These identical Monsters are kind of boring – and I am having trouble differentiating Wally from Louis – so let’s give each Monster a defining characteristic. For example, we could have Monsters with different colored eyes. What kind of thing is the eye color of a Monster? It is an attribute. Furthermore, some Monsters will have blue eyes and some will have green eyes, so this is an attribute that varies based on the Monster – different Monster objects will have different values for the eye color attribute. These type of attributes are called instance variables because their values will vary from object to object; in other words, each instance of a Monster will have a potentially different value for this attribute.

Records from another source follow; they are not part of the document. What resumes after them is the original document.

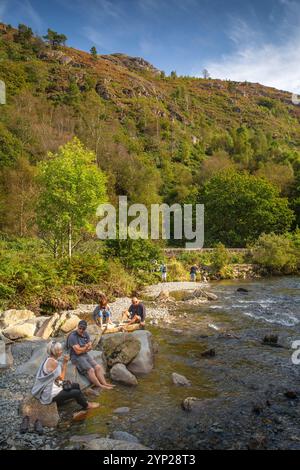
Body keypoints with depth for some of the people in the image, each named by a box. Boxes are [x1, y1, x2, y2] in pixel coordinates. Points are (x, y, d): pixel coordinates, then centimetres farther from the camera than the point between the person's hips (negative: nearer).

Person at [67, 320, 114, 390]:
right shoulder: (73, 336, -17)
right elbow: (78, 351, -20)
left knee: (98, 367, -9)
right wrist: (86, 347, -6)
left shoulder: (86, 334, 6)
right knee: (90, 370, -23)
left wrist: (82, 349, -13)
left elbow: (90, 348, 6)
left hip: (85, 355, 8)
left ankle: (104, 383, -13)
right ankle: (100, 386, -19)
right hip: (76, 357, -8)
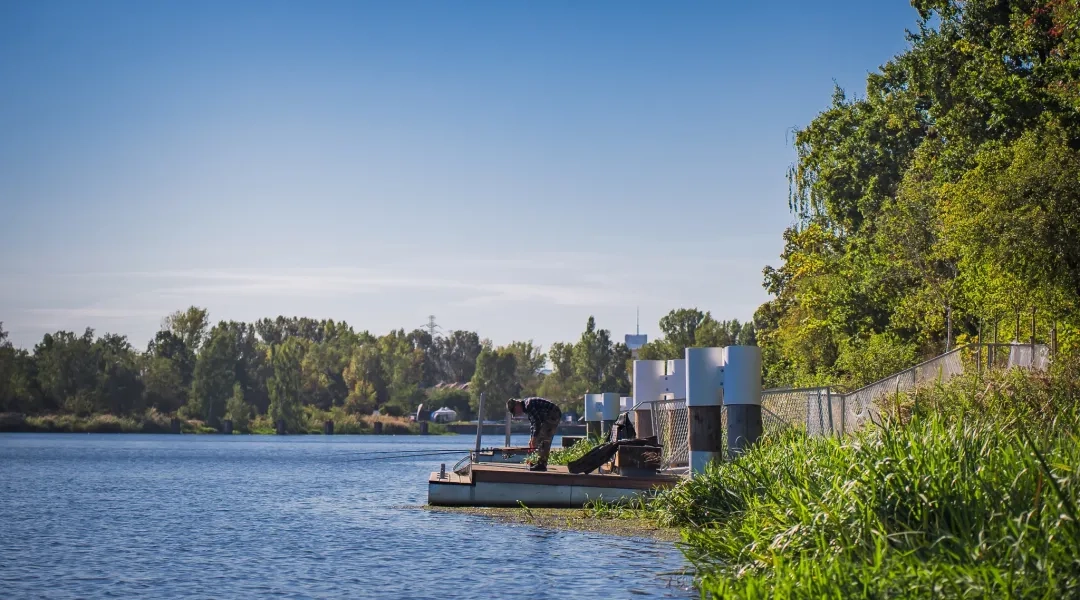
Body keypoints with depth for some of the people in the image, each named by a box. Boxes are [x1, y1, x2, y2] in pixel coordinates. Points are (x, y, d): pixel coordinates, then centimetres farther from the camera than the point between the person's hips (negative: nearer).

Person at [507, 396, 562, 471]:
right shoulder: (526, 407, 13)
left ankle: (542, 464, -13)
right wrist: (531, 439, 17)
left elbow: (537, 421, -22)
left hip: (553, 415, -11)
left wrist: (534, 438, -15)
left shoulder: (528, 405, -20)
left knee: (544, 439, -13)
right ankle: (540, 463, 15)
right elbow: (532, 423, 20)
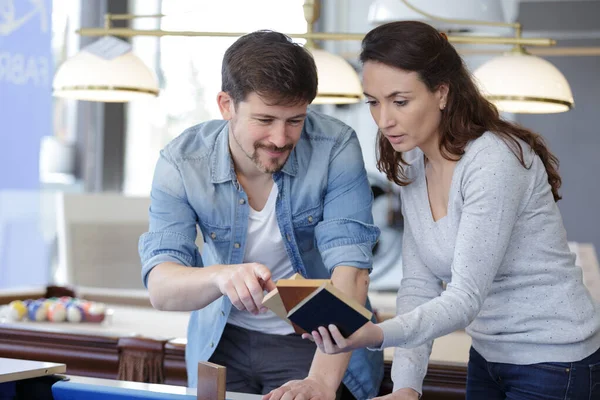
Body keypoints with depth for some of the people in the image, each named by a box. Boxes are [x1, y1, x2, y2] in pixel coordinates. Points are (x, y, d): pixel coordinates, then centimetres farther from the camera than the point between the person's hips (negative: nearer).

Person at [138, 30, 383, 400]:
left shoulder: (336, 149, -19)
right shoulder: (181, 162, -15)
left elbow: (350, 268, -25)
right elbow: (161, 288, -21)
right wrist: (221, 276, -43)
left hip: (319, 339, -2)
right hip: (224, 340, 2)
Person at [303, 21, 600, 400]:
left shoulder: (495, 163, -24)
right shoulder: (413, 166, 0)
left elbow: (465, 298, -28)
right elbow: (419, 285, -4)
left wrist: (377, 335, -43)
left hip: (553, 366, -7)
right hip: (488, 357, 7)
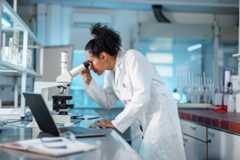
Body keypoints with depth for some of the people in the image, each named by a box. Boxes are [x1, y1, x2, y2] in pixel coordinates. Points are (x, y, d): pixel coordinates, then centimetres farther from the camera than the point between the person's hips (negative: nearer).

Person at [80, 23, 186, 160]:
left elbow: (142, 95, -24)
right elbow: (108, 102, 14)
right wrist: (89, 81, 2)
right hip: (140, 122, 8)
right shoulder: (110, 72, 8)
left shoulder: (132, 57, -16)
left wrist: (116, 123, -21)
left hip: (160, 116, -7)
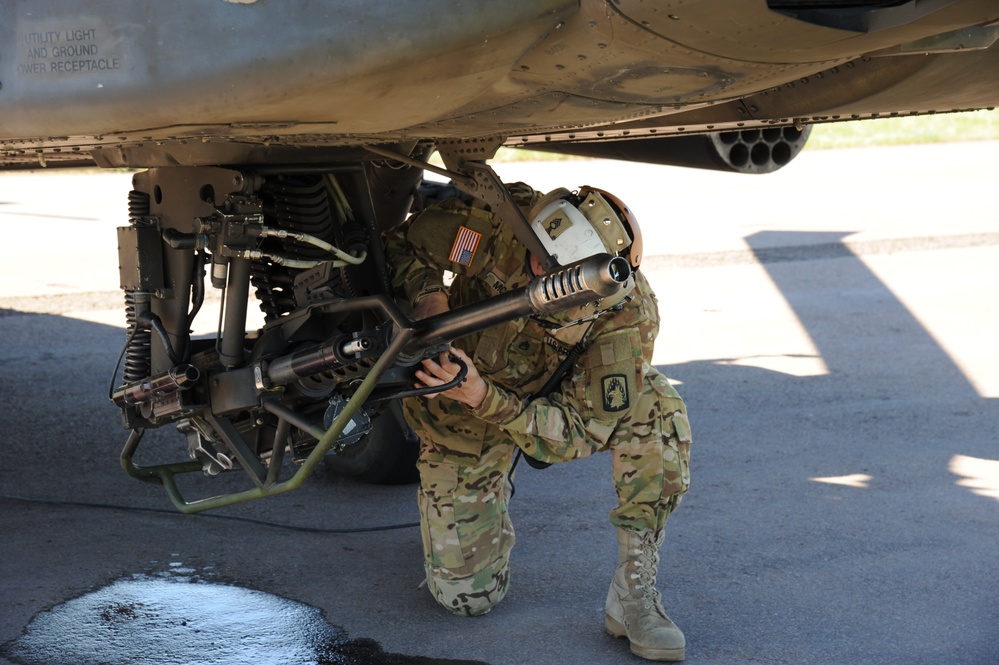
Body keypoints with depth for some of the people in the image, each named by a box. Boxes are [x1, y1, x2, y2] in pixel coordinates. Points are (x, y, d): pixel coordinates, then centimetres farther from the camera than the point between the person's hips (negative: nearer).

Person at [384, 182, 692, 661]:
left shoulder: (627, 313, -33)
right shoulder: (496, 217, -35)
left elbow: (583, 432, -33)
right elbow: (400, 244, -16)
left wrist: (486, 398, -47)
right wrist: (427, 294, -38)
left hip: (551, 399, 0)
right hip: (463, 418, 0)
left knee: (657, 407, -33)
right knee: (467, 596, -2)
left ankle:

To give a Monster an attribute, we specify an identifier in the class to refer to the eye color. Identifiers should have names that make sense – for example, eyeColor is a good name for the name of the eye color. Identifiers cannot include spaces, so by convention when we would like to have a two-word identifier, like “eye color”, we drop the space and capitalize the first letter of the second word to get eyeColor.
When we define a variable, we must tell Java what type of thing the variable is going to keep track of; is it a number, or a letter, or an object of some kind? If the variable is keeping track of an integer, the type of the variable is int. If the variable is keeping track of a decimal number, the type of the variable is float, which as we discussed before is short for floating point number.
What type of variable is eyeColor? Well, we describe color on a computer screen using three parts: the amount of red, the amount of green, and the amount of blue. Since a color is really three numbers rather than one, instead of having just one variable for eye color, we need three: eyeColorRed, eyeColorGreen, eyeColorBlue. The type of each of these will be int. The Monster class with these instance variables added is shown in Figure 3.1.
Now that we have variables inside the object to keep track of the eye color of the Monster, we need a way to set up the eye color of each Monster. For now, let’s set the eye colors randomly. Recall that the main Processing object includes a method named random that generates a random number in some specified range. For example, random(255) will generate a random decimal number between 0 and 255 (including the 0 but not the 255). If we want the red value for the eye color to be set to a random number, we can add the statement eyeColorRed = random(255) to the beginning of the display method. This is our first example of a method call that returns a value – the random method not only takes a parameter but also returns a decimal number, which remember is called a float in Java. The statement above is an assignment statement that assigns a new value, namely the random value returned by random, to the instance variable eyeColorRed. Remember that assignment statements always have this form: the variable on the left hand side is assigned a new value, with the new value being the value of the right hand side. Furthermore, the value assigned must be of the same type as the variable on the left hand side. Hm...we have a problem. The type of eyeColor is int, but the type of the value returned by random is float. We want to take the decimal part off of the value returned by random and assign the integer part to eyeColor. To do this we put (int) in front of random. The int tells Java to convert the float returned by random into an int by simply ignoring any decimal part of the float. This peration is called a cast; we say we are casting the float into an int.
Figure 3.2 shows the code for assigning random values for each part of the eye color in display along with the sketch running.